ロトが目を上げてヨルダンの低地をあまねく見わたすと、主がソドムとゴモラを滅ぼされる前であったから、ゾアルまで主の園のように、またエジプトの地のように、すみずみまでよく潤っていた。創世記13:10

 それらの町々はこのように美しく豊かで人々は華やかに生活していたのです。おそらく当時、この地帯は今で言うリゾート地、昔流に言えば風光明媚な保養地だったのでしょう。これはポンペイとよく似ています。

その人々はそこを立ってソドムの方に向かったので、アブラハムは彼らを見送って共に行った。時に主は言われた、「わたしのしようとする事をアブラハムに隠してよいであろうか。アブラハムは必ず大きな強い国民となって、地のすべての民がみな、彼によって祝福を受けるのではないか。わたしは彼が後の子らと家族とに命じて主の道を守らせ、正義と公道とを行わせるために彼を知ったのである。これは主がかつてアブラハムについて言った事を彼の上に臨ませるためである」。主はまた言われた、「ソドムとゴモラの叫びは大きく、またその罪は非常に重いので、わたしはいま下って、わたしに届いた叫びのとおりに、すべて彼らがおこなっているかどうかを見て、それを知ろう」。その人々はそこから身を巡らしてソドムの方に行ったが、アブラハムはなお、主の前に立っていた。18:16〜:22

 主(肉体を取る前のイエス・キリスト)はこの地の堕落と罪を裁くために2人の天使とともにこの地の近くに住んでいた神の僕アブラハムを訪れました。「わたしのしようとする事をアブラハムに隠してよいであろうか。」神に信頼されている人間に神はこのように対面します。神はこの地を滅ぼそうと決めていました。
 災害の全てがこのように罪と堕落の結果とは言えませんが、ソドムとゴモラはポンペイと同様にひどい状態でした。今のアメリカも似ています。ちなみに同性愛を表す英語のSodomy(ソドミー)という言葉の語源はこのソドムです。
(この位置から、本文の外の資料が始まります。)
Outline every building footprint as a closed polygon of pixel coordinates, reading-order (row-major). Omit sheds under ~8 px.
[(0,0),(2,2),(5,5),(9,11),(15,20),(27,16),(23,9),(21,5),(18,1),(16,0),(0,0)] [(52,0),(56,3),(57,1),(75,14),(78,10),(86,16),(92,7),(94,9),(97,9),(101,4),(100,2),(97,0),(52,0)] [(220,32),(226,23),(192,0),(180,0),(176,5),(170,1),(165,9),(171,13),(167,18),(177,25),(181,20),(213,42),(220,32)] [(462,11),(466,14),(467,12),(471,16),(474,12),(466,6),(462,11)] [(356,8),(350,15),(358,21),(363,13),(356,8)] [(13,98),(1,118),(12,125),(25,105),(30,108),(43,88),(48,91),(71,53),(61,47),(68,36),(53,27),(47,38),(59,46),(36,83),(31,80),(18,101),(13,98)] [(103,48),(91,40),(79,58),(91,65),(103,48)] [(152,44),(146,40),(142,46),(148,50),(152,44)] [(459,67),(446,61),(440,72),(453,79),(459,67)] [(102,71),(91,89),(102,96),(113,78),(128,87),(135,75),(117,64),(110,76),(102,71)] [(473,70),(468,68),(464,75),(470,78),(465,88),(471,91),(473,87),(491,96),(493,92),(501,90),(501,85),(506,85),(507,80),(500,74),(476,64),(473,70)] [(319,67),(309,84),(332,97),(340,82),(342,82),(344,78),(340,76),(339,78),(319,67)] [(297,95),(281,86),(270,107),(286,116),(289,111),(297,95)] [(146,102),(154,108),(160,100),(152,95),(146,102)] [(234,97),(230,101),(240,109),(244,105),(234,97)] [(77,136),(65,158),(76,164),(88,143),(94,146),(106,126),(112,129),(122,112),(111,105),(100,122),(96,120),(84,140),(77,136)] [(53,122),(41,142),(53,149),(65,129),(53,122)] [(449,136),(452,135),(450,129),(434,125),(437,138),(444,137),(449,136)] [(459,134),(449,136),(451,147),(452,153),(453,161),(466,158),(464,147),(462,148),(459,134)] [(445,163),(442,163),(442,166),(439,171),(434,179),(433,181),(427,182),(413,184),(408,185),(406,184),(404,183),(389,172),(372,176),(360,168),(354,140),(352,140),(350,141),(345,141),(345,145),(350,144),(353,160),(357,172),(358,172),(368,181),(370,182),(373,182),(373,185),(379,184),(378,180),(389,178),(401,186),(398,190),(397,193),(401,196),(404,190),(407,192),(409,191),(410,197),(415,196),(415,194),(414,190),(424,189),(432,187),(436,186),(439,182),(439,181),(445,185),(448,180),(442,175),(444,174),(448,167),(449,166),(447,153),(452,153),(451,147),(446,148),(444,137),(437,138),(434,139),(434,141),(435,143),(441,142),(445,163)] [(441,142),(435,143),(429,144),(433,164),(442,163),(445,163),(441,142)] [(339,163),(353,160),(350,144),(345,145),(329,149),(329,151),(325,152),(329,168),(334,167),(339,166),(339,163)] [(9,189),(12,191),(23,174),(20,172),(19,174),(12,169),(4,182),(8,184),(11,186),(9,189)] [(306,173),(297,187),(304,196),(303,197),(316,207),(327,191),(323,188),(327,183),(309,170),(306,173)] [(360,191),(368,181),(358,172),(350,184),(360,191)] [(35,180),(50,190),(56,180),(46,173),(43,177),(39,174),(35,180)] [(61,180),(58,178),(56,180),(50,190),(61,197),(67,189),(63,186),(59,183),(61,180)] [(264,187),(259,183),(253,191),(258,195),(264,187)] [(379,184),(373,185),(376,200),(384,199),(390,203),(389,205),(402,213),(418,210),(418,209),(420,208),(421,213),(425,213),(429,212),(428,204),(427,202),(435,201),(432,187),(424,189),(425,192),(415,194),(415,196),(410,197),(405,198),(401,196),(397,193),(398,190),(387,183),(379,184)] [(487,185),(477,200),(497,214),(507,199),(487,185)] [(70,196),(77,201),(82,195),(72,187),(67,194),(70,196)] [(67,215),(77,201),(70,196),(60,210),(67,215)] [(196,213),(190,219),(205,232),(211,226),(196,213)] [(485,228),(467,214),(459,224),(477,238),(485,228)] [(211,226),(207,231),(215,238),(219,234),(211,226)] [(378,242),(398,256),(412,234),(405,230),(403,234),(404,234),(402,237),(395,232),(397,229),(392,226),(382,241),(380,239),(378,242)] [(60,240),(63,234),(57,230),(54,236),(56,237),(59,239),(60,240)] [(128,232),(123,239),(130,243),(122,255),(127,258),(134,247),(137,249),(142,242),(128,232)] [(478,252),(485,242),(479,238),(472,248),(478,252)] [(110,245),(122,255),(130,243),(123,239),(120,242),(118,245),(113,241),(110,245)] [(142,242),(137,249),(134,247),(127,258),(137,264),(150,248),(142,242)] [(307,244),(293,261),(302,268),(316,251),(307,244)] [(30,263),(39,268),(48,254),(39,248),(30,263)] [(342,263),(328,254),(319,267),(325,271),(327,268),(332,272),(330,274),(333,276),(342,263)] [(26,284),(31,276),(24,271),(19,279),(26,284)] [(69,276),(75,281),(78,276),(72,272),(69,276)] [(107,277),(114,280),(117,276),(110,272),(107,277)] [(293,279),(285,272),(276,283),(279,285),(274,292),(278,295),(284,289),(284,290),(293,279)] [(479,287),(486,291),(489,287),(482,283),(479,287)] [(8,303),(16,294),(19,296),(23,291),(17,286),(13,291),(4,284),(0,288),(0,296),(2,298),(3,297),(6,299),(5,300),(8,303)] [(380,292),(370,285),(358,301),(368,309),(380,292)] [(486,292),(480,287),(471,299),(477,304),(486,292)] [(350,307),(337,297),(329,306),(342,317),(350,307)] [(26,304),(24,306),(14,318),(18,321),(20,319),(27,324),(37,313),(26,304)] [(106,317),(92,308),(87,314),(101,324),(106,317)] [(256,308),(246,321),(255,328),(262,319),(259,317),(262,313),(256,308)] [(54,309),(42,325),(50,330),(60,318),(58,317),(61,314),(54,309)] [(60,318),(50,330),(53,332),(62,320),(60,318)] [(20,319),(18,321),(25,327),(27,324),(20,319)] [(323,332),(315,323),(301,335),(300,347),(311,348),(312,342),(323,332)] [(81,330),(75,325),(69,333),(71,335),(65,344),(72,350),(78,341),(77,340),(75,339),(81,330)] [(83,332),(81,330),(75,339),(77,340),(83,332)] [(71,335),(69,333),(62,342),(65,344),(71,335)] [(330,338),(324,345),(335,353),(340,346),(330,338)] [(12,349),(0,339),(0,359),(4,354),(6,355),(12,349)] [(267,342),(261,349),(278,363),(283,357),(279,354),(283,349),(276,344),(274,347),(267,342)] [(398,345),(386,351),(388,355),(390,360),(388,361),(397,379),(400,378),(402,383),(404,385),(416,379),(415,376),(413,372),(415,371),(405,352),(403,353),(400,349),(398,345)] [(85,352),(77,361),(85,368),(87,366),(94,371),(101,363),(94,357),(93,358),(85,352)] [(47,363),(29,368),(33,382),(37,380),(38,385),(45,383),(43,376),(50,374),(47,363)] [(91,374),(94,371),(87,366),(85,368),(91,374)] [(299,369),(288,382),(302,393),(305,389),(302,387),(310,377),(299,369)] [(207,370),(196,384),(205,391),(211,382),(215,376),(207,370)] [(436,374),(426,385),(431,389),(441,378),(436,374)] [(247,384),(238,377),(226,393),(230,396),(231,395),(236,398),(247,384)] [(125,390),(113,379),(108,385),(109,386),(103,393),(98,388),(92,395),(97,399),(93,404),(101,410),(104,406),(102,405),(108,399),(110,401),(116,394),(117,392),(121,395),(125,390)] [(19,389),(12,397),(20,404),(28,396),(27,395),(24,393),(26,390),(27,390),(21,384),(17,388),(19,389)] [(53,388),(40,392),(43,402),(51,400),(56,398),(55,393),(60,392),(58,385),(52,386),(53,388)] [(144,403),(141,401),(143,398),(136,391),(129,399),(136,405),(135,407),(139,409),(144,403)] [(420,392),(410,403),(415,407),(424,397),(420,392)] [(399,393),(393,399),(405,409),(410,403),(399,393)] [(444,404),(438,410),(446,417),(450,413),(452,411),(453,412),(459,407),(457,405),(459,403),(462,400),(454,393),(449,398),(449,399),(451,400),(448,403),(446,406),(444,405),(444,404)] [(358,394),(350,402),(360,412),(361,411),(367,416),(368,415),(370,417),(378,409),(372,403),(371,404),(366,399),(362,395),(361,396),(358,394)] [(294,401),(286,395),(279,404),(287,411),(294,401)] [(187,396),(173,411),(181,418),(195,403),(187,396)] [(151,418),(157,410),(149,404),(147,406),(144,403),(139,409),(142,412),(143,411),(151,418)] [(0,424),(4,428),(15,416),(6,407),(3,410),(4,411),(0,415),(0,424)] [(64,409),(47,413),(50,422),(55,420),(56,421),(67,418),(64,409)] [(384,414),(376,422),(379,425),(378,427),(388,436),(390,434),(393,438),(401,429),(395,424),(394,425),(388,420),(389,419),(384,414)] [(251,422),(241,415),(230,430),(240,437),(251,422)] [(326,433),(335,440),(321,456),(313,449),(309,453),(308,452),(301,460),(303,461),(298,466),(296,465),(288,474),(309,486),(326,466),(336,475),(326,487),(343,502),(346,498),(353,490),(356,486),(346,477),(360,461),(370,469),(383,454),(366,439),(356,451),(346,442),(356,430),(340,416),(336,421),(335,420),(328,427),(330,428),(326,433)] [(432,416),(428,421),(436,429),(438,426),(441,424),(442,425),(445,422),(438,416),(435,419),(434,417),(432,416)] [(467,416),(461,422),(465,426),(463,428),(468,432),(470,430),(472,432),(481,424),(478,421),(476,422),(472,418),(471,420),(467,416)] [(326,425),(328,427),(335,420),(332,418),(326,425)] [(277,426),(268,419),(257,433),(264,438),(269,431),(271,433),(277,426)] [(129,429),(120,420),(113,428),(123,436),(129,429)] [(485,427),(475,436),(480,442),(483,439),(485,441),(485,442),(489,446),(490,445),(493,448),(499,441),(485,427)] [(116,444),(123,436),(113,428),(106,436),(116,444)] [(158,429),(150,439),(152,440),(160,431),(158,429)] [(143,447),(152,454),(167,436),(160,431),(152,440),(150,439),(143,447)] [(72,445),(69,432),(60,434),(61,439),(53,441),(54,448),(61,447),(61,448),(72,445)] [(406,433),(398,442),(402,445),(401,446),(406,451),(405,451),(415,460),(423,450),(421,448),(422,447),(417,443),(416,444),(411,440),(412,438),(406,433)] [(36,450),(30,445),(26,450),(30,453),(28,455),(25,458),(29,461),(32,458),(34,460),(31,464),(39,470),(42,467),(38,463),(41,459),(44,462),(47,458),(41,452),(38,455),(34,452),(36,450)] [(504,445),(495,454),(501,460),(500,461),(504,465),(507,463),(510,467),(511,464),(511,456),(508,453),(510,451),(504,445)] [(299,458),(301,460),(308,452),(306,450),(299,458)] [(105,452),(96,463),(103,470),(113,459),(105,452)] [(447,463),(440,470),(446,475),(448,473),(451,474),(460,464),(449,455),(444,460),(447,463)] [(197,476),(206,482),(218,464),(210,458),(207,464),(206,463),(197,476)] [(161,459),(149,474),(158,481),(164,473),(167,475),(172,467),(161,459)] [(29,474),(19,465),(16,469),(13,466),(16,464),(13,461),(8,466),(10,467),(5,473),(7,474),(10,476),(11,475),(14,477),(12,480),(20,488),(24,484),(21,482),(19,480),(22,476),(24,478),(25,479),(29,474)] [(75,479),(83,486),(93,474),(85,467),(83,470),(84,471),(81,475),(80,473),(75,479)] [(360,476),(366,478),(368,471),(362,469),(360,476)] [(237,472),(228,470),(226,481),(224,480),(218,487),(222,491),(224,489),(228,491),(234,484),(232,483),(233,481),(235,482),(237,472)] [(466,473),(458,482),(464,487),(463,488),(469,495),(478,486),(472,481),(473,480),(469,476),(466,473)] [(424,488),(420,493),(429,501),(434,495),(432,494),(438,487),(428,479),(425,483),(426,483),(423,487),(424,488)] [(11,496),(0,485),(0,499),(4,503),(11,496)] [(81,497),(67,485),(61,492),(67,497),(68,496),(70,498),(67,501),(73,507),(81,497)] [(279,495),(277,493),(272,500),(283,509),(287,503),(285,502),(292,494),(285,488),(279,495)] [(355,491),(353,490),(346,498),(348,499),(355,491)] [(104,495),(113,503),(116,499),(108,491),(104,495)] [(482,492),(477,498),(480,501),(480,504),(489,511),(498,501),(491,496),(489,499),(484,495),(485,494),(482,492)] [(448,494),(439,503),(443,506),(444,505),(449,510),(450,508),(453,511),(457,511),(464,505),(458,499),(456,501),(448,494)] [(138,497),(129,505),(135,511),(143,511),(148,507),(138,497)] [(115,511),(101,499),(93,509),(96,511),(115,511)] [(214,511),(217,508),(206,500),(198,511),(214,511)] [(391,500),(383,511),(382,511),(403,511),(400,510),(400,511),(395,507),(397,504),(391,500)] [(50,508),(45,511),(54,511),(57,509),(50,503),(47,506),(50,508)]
主はアブラハムと語り終り、去って行かれた。アブラハムは自分の所に帰った。アブラハムは朝早く起き、さきに主の前に立った所に行って、ソドムとゴモラの方、および低地の全面をながめると、その地の煙が、かまどの煙のように立ちのぼっていた。こうして神が低地の町々をこぼたれた時、すなわちロトの住んでいた町々を滅ぼされた時、神はアブラハムを覚えて、その滅びの中からロトを救い出された。18:33 〜19:29

 美しい山野と町々は噴出する火と土砂と蒸気によって灰燼に帰しました。この地域はアフリカから続く大地溝帯の延長上にあり、この大地溝帯では時々、地下のマグマが噴出することが知られています。私はかなり前にアフリカの地溝帯の湖がやはり地下の噴気の噴出により真紅に染まり、何かの結晶によって美しい模様が描かれていた航空写真を見たことがあります。クリスチャンの考古学者であったロン・ワイアットさんは死海の、この地域を発掘し多くの証拠を発見しています。http://www.wyattmuseum.com/index.htm
 さて日本の台風による災害地がこのような罪と堕落に覆われていたとは決して思いませんが、荒廃のすさまじさにこの話を思い出したのです。人間はこのような環境に立つとき己の小ささ、空しさ、はかなさに気がつき、へりくだることが出来るはずです。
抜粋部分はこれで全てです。